Al-Ali’s academic and activist activities are inspired by her feminism. She acknowledges that feminism is now a “thoroughly unfashionable and almost dirty word“ both in Muslim societies, where it is often seen as imposed from outside and, in western societies where it is seen as being to do with man-hating radical women.

She is scrupulously objective and balanced in recording what the women told her and in putting her text together. She probes beneath the surface of what the women say, and her interviewing method was interactive and involved her having discussions with the woman and occasionally arguing with them. One aspect she brings out is tensions between those women who had stayed in Iraq before the invasion and those who returned in 2003 and afterwards, sometimes after decades outside the country. Some women in Iraq resented such newcomers who were put in positions of “empowering” them.
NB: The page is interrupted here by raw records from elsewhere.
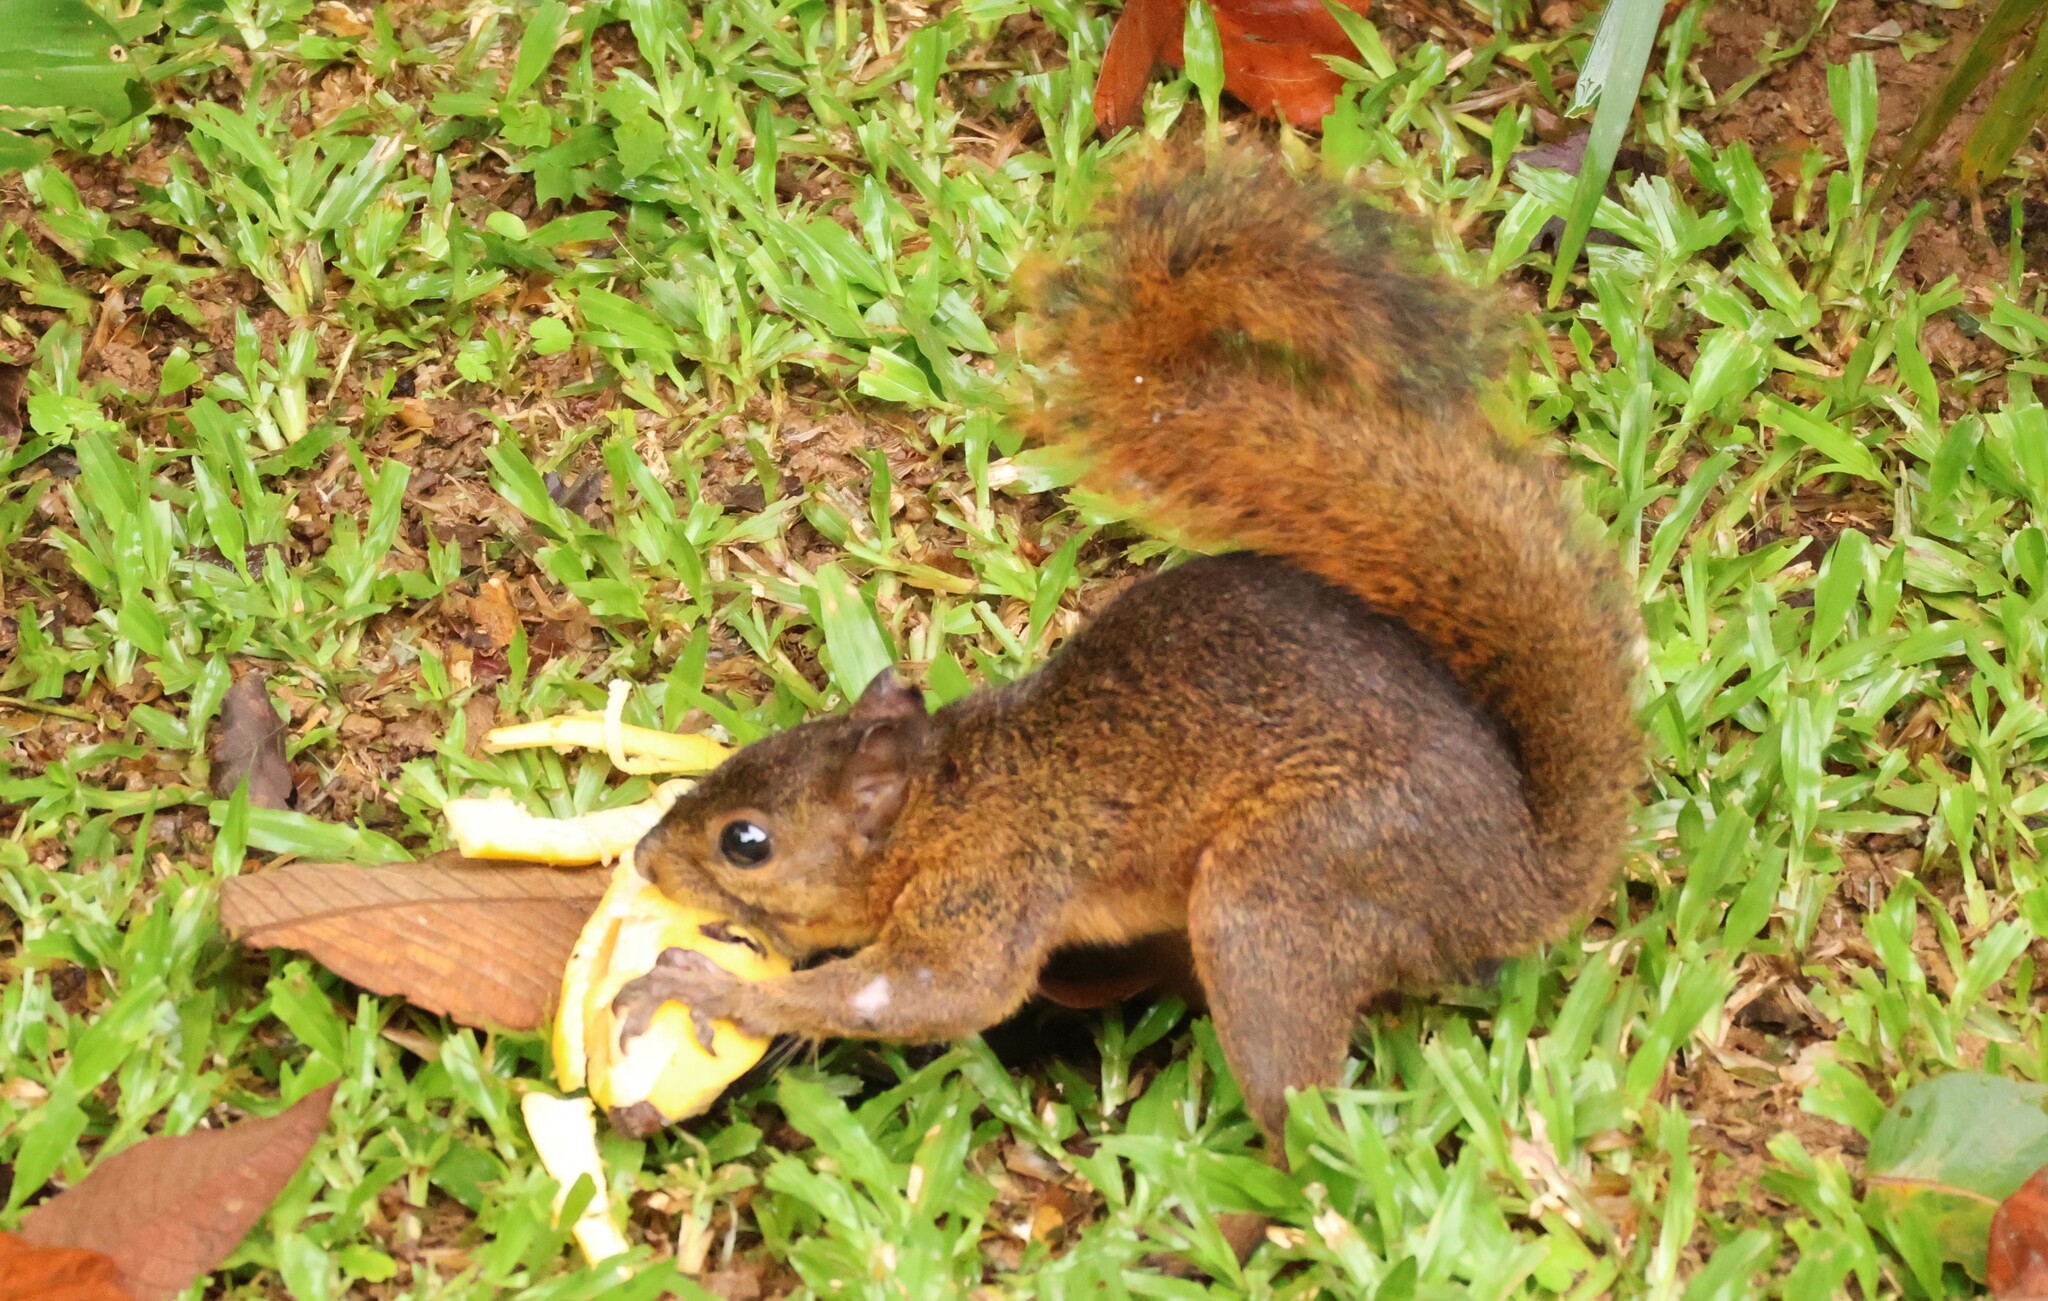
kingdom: Animalia
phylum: Chordata
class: Mammalia
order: Rodentia
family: Sciuridae
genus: Sciurus
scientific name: Sciurus granatensis
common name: Red-tailed squirrel
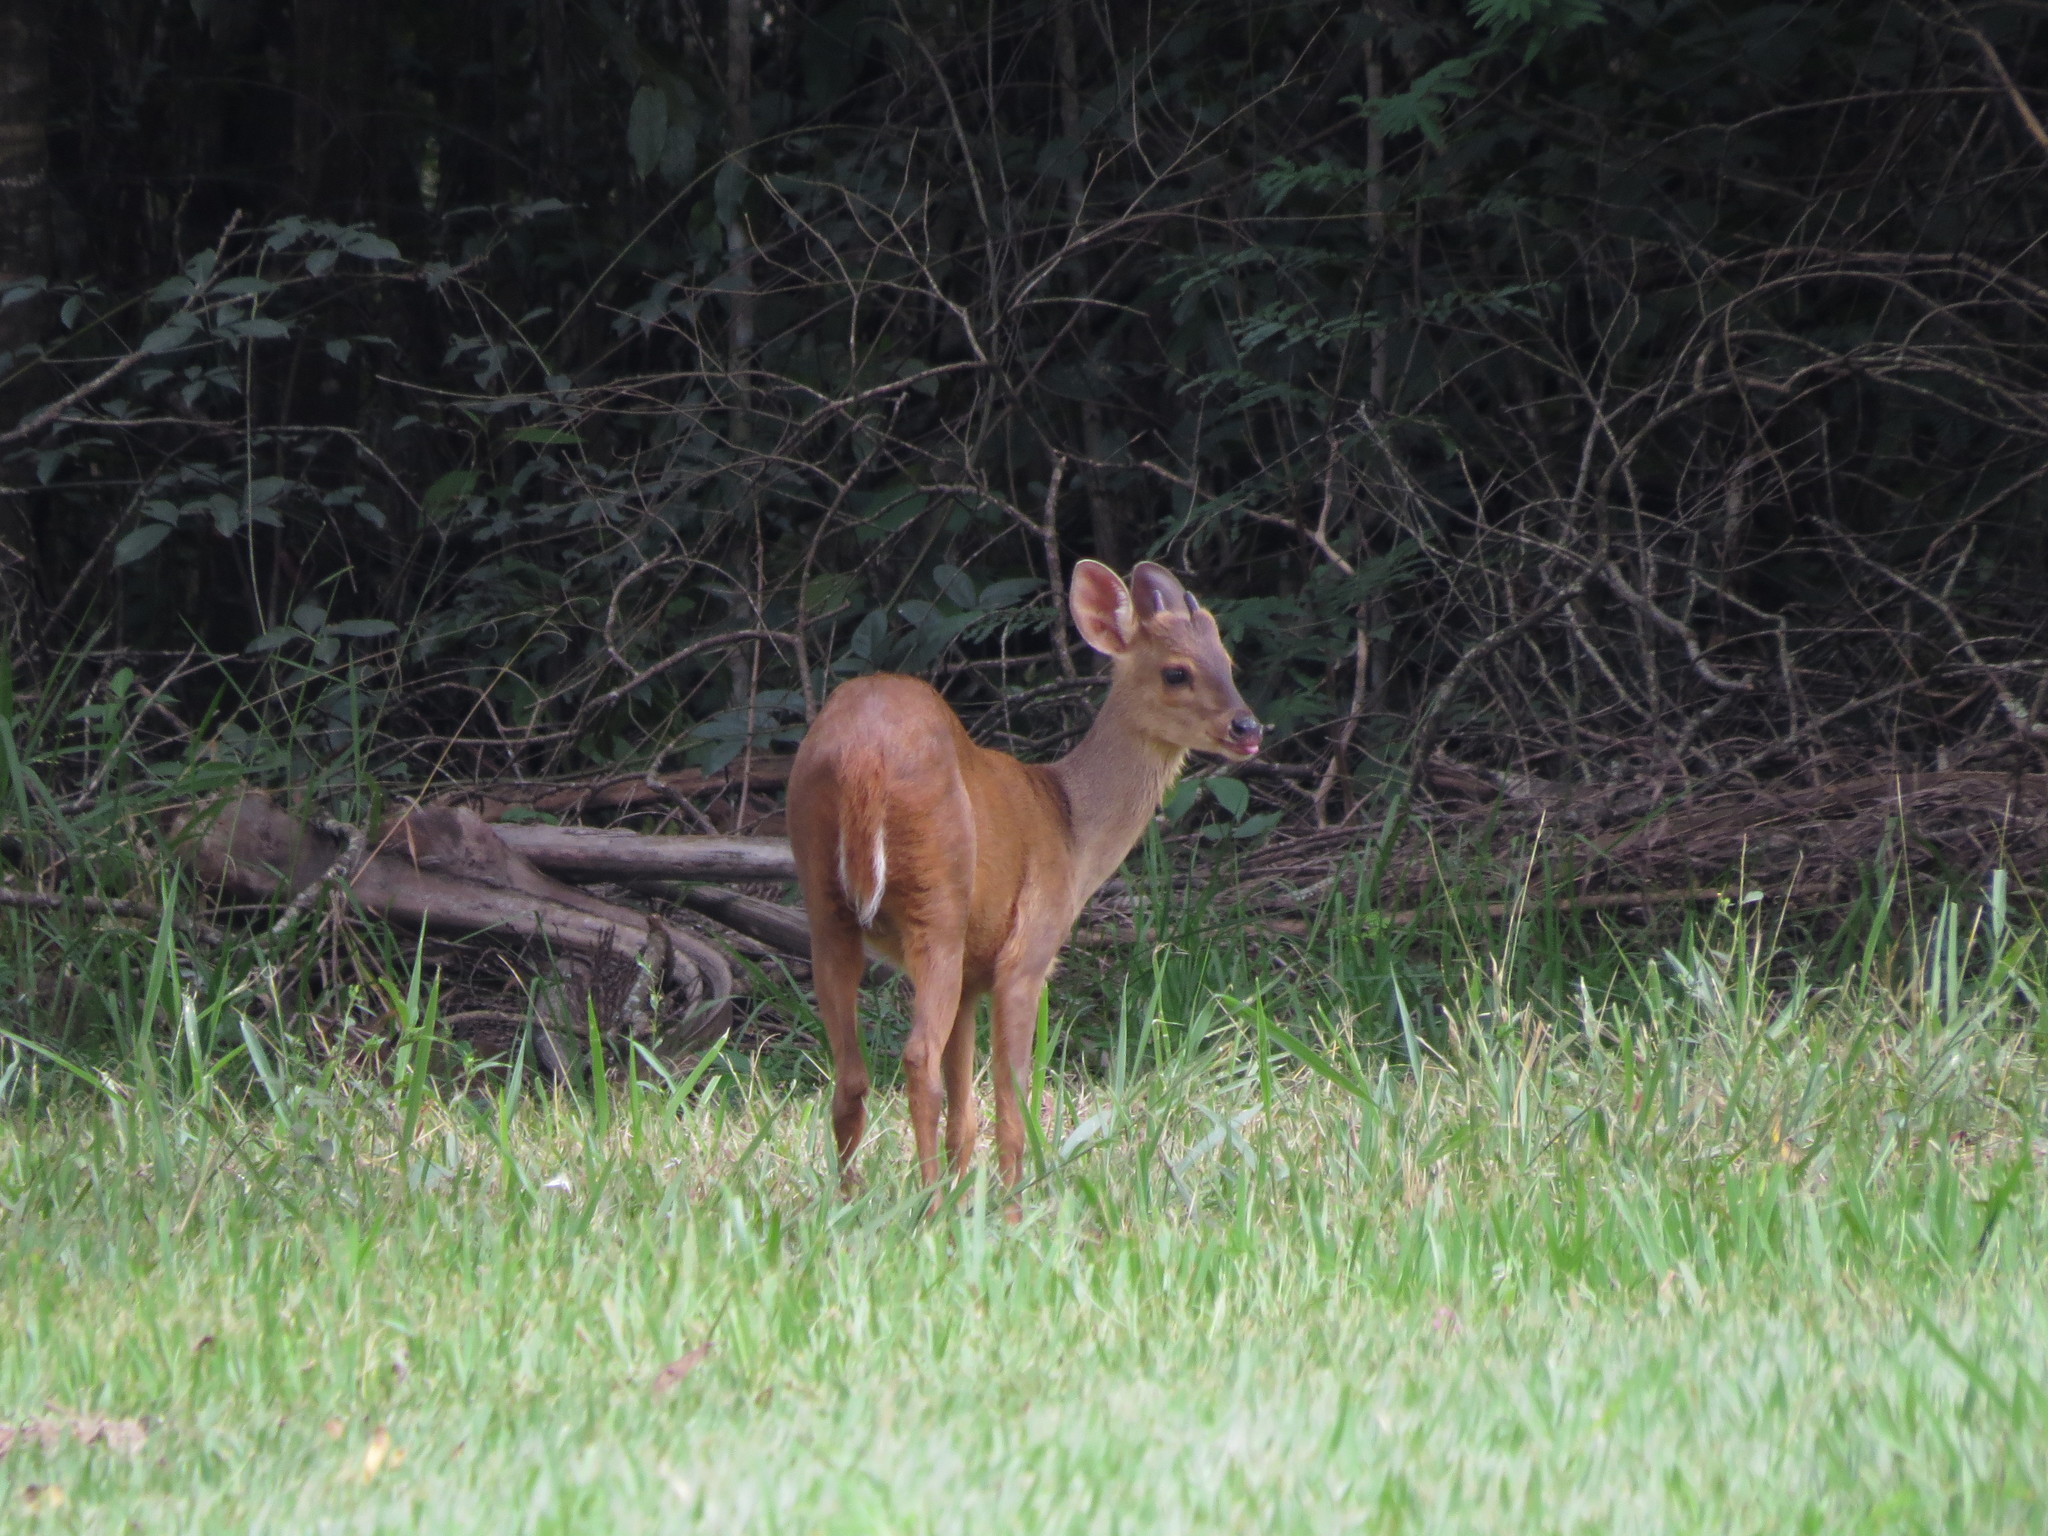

Al-Ali explores crucial issues regarding memory and the construction of history and personal narratives, and recognises the possibility of “multiple truths” about an event. “Memories, whether individual or collective, are not static and frozen in time, but are alive, rooted in the present as much as in the past, and linked to aspirations as much as social experience.”

In the context of Iraq after the 2003 invasion, “and the escalating violence and sectarian tensions, contestations about power and national identity, history becomes a very important and powerful tool. Contesting narratives about what happened in the past relate directly to different attitudes towards the present and visions about the future of the new Iraq.”

She finds a tendency among Iraqi women, finding themselves in bad circumstances at various points of history, to look back on the past with nostalgia. Women were involved in the major Al-Wathba uprising of 1948 and in other activities against the monarchy, but despite the inequalities and repression then some women now look back with great nostalgia to that time. Some have revised their views of that period in light of the conditions in succeeding decades.

Al-Ali brings out the contradictions in the history of women in modern Iraq. Saddam Hussein in the early years of his rule spoke out for the liberation of women, although the intention may have been to thereby gain the loyalty of women and their influence on the next generation. Women were active in the work force, and were encouraged to combine lives at work and at home. “Even some of the women I interviewed who were extremely critical of the Ba’th regime and had suffered themselves in various ways stressed some positive policies vis a vis women,” she writes.

Iraqi women became among the most educated and professional in the entire Middle East. And although the General Federation of Iraqi Women was a branch of the ruling party, it played a positive role in promoting women’s education, literacy, labour force participation and training and health. It was not a mere mouthpiece of the regime, but did have tensions and differences with the Ba’thist leadership in defending women’s rights and gender equality.

But the year 1980 marked the beginning of a decline in conditions for Iraqi women, with the start of a series of wars, violence and hardship. During the war with Iran there was a stress on the Iraqi male’s military prowess, and on the woman as a mother. Women were asked to have five children in the fertility campaigns.

The Gulf war of 1991 and the 13 years of sanctions brought further deterioration in the conditions for women. There was a drop in employment and pay levels, crime increased, women went back into their homes, and “umm beit muharama” (the respectable housewife) replaced the educated Iraqi woman as the “proper Iraqi female”. The education system declined and illiteracy soared.

“More than three years after the invasion, all indications point to the painful reality that women are among the biggest losers in the new Iraq,” Al-Ali writes in the conclusion of her book. Women have been used “by all political parties and actors concerned to score points and get across specific messages and signals. They have been pushed back into their homes. They are targeted not only because of what they wear or do not wear, their activities, their politics, even their driving, but often simply for being women.”
But despite this she feels that “Iraqi women continue to carry and embody the seed of hope for a more secure, peaceful and dignified time.”